= Protoxin-II =

Neurotoxin

Protoxin-II, also known as ProTx-II, PT-II or β/ω-TRTX-Tp2a, is a neurotoxin that inhibits certain voltage-gated calcium and voltage-gated sodium channels. This toxin is a 30-residue disulfide-rich peptide that has unusually high affinity and selectivity toward the human Nav1.7. channel.

==Sources==
Protoxin-II is a neurotoxin that is derived from the venom of the Peruvian green velvet tarantula (Thrixopelma pruriens).

==Chemistry==
ProTx-II is a 30-amino acid peptide with a molecular weight of 3826.65 Da. The structure of ProTx-II is amphipathic, with mostly hydrophobic residues on one face of the toxin. The toxin is formed by an inhibitor cystine knot (ICK) backbone region and a flexible C-terminal tail region.

==Target==
ProTx-II inhibits several human sodium channel subtypes, ranging from Nav1.1 up to Nav1.8. However, this toxin is, at least, 100-fold more potent against Nav1.7 than other human Nav channel subtypes.

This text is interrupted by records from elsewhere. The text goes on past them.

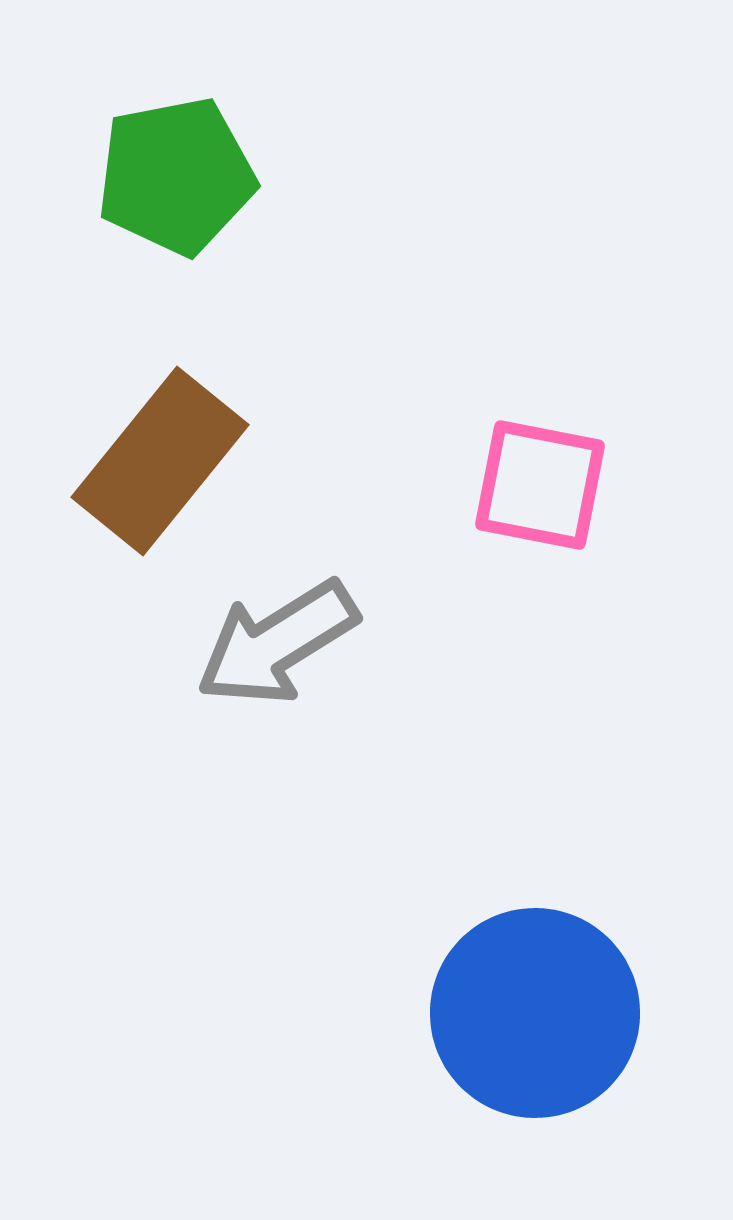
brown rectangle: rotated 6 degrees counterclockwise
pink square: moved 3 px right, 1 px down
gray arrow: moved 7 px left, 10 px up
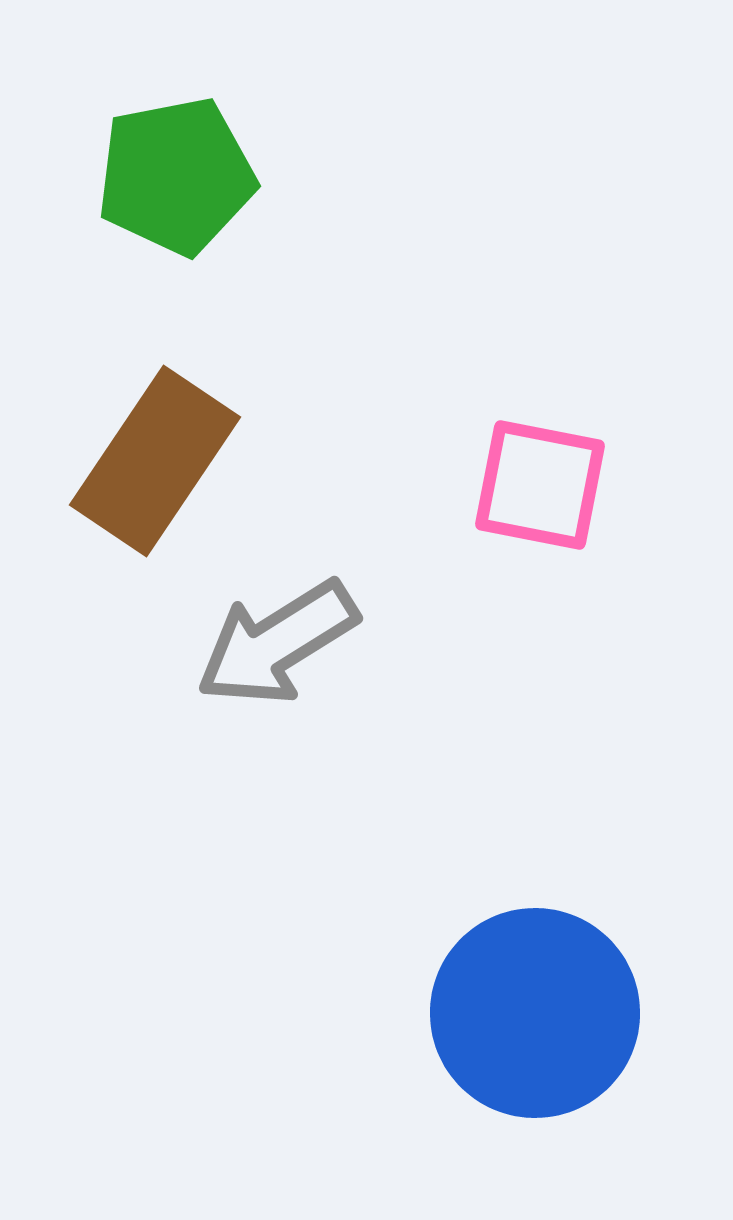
brown rectangle: moved 5 px left; rotated 5 degrees counterclockwise
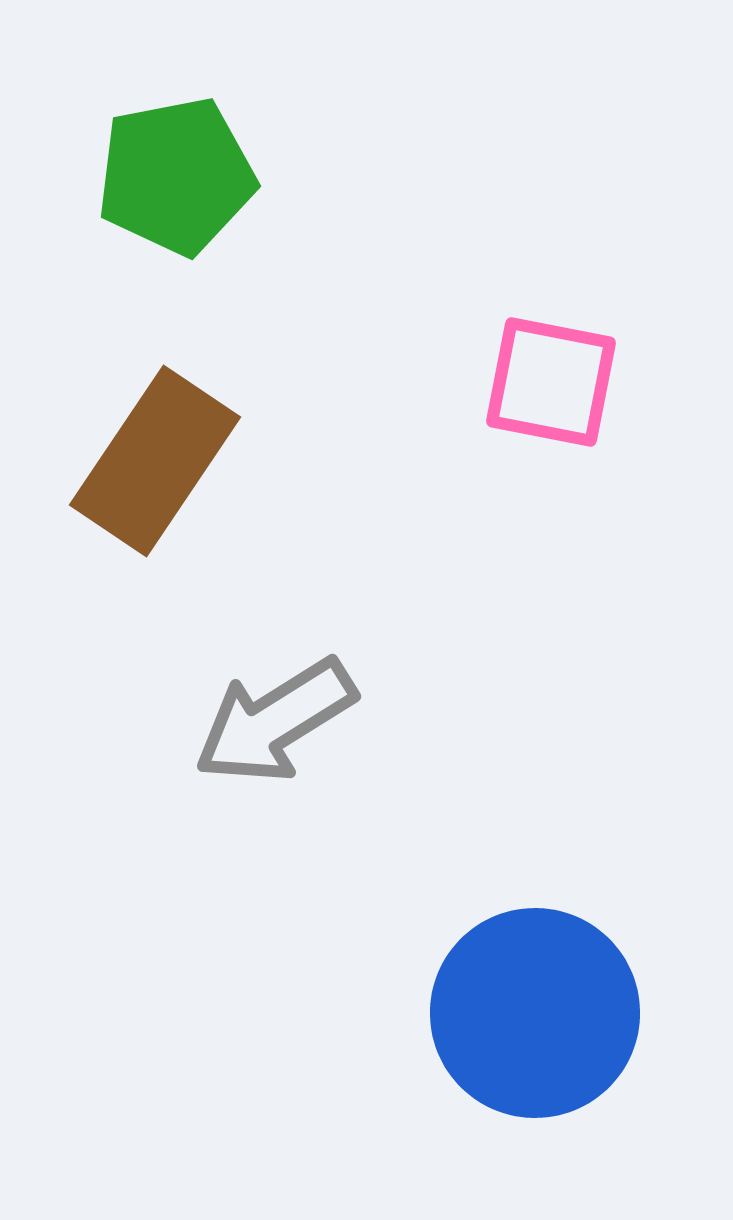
pink square: moved 11 px right, 103 px up
gray arrow: moved 2 px left, 78 px down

At a concentration of 0.3 nM, this toxin blocks Nav1.7 by 50%.

Besides sodium channels, ProTx-II also inhibits some subtypes of voltage-gated calcium channels, Cav1.2 and Cav3.2. From the fact that ProTx-II is able to inhibit several sodium and calcium channel subtypes, we can infer that the toxin-channel interaction surface is conserved between these channels.

==Mechanism of action==
ProTx-II acts as an antagonist of Nav1.7 by binding to the voltage-sensor domain 2 (VSD-II) of the channel. The toxin inhibits the activation of Nav channels by binding to the linker in the L3-4 loop (between the S3 and S4 segments) above the central cavity of VSD-II, which is known as site 4. ProTx-II inhibits sodium currents by shifting the voltage-dependence of the channel activation to more positive potentials. The toxin uses a similar action mechanism on the Cav1.2 and Cav1.3 voltage-gated calcium channels: shifting the activation of these L-type and T-type calcium channels, respectively, to more positive voltages.

ProTx-II also inhibits fast inactivation of the Nav channel by binding to VSD-IV in the resting configuration of the channel. The inhibition of activation and of inactivation appear to be independent processes. For instance, mutations in domain IV substantially affect the inhibition of inactivation without changing the inhibition of activation by ProTx-II. Likewise, mutations in domain II mostly affect the inhibition of activation. Therefore, it seems that ProTx-II is able to interact with two independent sites (DIV and DII) at the same time. Another factor that supports this theory is the estimated IC50. The IC50 for inhibition of activation is approximately 400-fold smaller than the one calculated for inhibition of inactivation, again suggesting that the inhibition of activation and the inhibition of inactivation are independent processes.

==Biological effects==
ProTx-II provokes an analgesic effect on rats. The toxin acts on free nerve endings and primary sensory neurons after burn injury. ProTx-II produces an inhibitory effect on spinal nociceptive processing by inhibiting the Nav1.7 sodium channel.